- [GOAL]:
Copy the material below exactly as it stands, every line included.

- [GIVEN ENTRIES]:
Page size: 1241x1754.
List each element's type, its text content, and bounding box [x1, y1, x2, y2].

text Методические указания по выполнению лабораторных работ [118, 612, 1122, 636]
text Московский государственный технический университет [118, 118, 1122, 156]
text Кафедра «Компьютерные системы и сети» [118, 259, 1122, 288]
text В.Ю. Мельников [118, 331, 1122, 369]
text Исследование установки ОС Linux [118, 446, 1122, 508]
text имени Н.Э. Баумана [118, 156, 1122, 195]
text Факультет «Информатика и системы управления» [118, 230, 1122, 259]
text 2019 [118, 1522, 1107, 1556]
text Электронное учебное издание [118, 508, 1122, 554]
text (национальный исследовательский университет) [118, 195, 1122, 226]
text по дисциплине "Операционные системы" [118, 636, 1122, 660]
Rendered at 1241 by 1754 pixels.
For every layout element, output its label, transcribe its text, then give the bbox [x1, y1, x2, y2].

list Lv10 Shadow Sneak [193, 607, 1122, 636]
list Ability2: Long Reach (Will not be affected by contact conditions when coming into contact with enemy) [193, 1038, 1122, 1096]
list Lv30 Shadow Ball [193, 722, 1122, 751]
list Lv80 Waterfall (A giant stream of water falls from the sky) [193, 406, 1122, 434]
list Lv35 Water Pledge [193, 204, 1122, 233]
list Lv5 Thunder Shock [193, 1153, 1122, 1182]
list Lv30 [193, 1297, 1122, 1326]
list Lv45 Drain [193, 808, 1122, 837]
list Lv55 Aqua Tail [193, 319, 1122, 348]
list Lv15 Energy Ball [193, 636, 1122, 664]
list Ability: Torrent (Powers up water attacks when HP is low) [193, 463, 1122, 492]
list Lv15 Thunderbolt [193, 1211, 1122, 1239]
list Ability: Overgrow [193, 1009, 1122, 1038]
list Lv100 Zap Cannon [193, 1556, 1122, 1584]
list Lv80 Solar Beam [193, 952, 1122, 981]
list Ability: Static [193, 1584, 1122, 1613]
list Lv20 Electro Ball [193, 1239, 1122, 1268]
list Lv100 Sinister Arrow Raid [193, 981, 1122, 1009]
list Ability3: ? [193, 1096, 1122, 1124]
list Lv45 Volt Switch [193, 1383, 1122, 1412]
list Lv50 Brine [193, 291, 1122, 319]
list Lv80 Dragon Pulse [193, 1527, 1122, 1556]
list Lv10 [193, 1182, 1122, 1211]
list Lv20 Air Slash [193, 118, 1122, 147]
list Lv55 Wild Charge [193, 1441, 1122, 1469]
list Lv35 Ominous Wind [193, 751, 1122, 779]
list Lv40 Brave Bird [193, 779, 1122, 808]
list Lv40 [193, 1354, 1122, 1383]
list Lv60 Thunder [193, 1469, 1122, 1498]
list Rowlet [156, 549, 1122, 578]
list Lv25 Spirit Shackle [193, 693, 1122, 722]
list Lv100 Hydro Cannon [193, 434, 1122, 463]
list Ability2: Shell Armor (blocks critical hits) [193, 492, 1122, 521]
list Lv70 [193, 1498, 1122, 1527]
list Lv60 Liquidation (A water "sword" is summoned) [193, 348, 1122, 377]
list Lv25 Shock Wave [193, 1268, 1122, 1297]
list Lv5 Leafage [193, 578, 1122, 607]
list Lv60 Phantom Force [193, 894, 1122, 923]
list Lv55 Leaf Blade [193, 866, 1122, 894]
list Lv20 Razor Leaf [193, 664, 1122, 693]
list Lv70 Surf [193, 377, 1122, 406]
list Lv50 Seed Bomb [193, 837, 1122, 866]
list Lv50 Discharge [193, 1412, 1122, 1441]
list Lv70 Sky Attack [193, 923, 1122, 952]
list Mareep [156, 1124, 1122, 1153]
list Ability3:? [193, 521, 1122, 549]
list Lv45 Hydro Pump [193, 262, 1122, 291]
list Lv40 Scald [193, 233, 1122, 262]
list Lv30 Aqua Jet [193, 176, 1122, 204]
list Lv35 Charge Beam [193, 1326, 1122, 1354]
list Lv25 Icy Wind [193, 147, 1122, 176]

- [ANSWER IN FULL]:
Page size: 1241x1754.
List each element's type, its text content, and bounding box [x1, y1, x2, y2].

text Методические указания по выполнению лабораторных работ [118, 612, 1122, 636]
text Московский государственный технический университет [118, 118, 1122, 156]
text Кафедра «Компьютерные системы и сети» [118, 259, 1122, 288]
text В.Ю. Мельников [118, 331, 1122, 369]
text Исследование установки ОС Linux [118, 446, 1122, 508]
text имени Н.Э. Баумана [118, 156, 1122, 195]
text Факультет «Информатика и системы управления» [118, 230, 1122, 259]
text 2019 [118, 1522, 1107, 1556]
text Электронное учебное издание [118, 508, 1122, 554]
text (национальный исследовательский университет) [118, 195, 1122, 226]
text по дисциплине "Операционные системы" [118, 636, 1122, 660]
Rendered at 1241 by 1754 pixels.
For every layout element, output its label, transcribe its text, then give the bbox [x1, y1, x2, y2].

list Lv10 Shadow Sneak [193, 607, 1122, 636]
list Ability2: Long Reach (Will not be affected by contact conditions when coming into contact with enemy) [193, 1038, 1122, 1096]
list Lv30 Shadow Ball [193, 722, 1122, 751]
list Lv80 Waterfall (A giant stream of water falls from the sky) [193, 406, 1122, 434]
list Lv35 Water Pledge [193, 204, 1122, 233]
list Lv5 Thunder Shock [193, 1153, 1122, 1182]
list Lv30 [193, 1297, 1122, 1326]
list Lv45 Drain [193, 808, 1122, 837]
list Lv55 Aqua Tail [193, 319, 1122, 348]
list Lv15 Energy Ball [193, 636, 1122, 664]
list Ability: Torrent (Powers up water attacks when HP is low) [193, 463, 1122, 492]
list Lv15 Thunderbolt [193, 1211, 1122, 1239]
list Ability: Overgrow [193, 1009, 1122, 1038]
list Lv100 Zap Cannon [193, 1556, 1122, 1584]
list Lv80 Solar Beam [193, 952, 1122, 981]
list Ability: Static [193, 1584, 1122, 1613]
list Lv20 Electro Ball [193, 1239, 1122, 1268]
list Lv100 Sinister Arrow Raid [193, 981, 1122, 1009]
list Ability3: ? [193, 1096, 1122, 1124]
list Lv45 Volt Switch [193, 1383, 1122, 1412]
list Lv50 Brine [193, 291, 1122, 319]
list Lv80 Dragon Pulse [193, 1527, 1122, 1556]
list Lv10 [193, 1182, 1122, 1211]
list Lv20 Air Slash [193, 118, 1122, 147]
list Lv55 Wild Charge [193, 1441, 1122, 1469]
list Lv35 Ominous Wind [193, 751, 1122, 779]
list Lv40 Brave Bird [193, 779, 1122, 808]
list Lv40 [193, 1354, 1122, 1383]
list Lv60 Thunder [193, 1469, 1122, 1498]
list Rowlet [156, 549, 1122, 578]
list Lv25 Spirit Shackle [193, 693, 1122, 722]
list Lv100 Hydro Cannon [193, 434, 1122, 463]
list Ability2: Shell Armor (blocks critical hits) [193, 492, 1122, 521]
list Lv70 [193, 1498, 1122, 1527]
list Lv60 Liquidation (A water "sword" is summoned) [193, 348, 1122, 377]
list Lv25 Shock Wave [193, 1268, 1122, 1297]
list Lv5 Leafage [193, 578, 1122, 607]
list Lv60 Phantom Force [193, 894, 1122, 923]
list Lv55 Leaf Blade [193, 866, 1122, 894]
list Lv20 Razor Leaf [193, 664, 1122, 693]
list Lv70 Surf [193, 377, 1122, 406]
list Lv50 Seed Bomb [193, 837, 1122, 866]
list Lv50 Discharge [193, 1412, 1122, 1441]
list Lv70 Sky Attack [193, 923, 1122, 952]
list Mareep [156, 1124, 1122, 1153]
list Ability3:? [193, 521, 1122, 549]
list Lv45 Hydro Pump [193, 262, 1122, 291]
list Lv40 Scald [193, 233, 1122, 262]
list Lv30 Aqua Jet [193, 176, 1122, 204]
list Lv35 Charge Beam [193, 1326, 1122, 1354]
list Lv25 Icy Wind [193, 147, 1122, 176]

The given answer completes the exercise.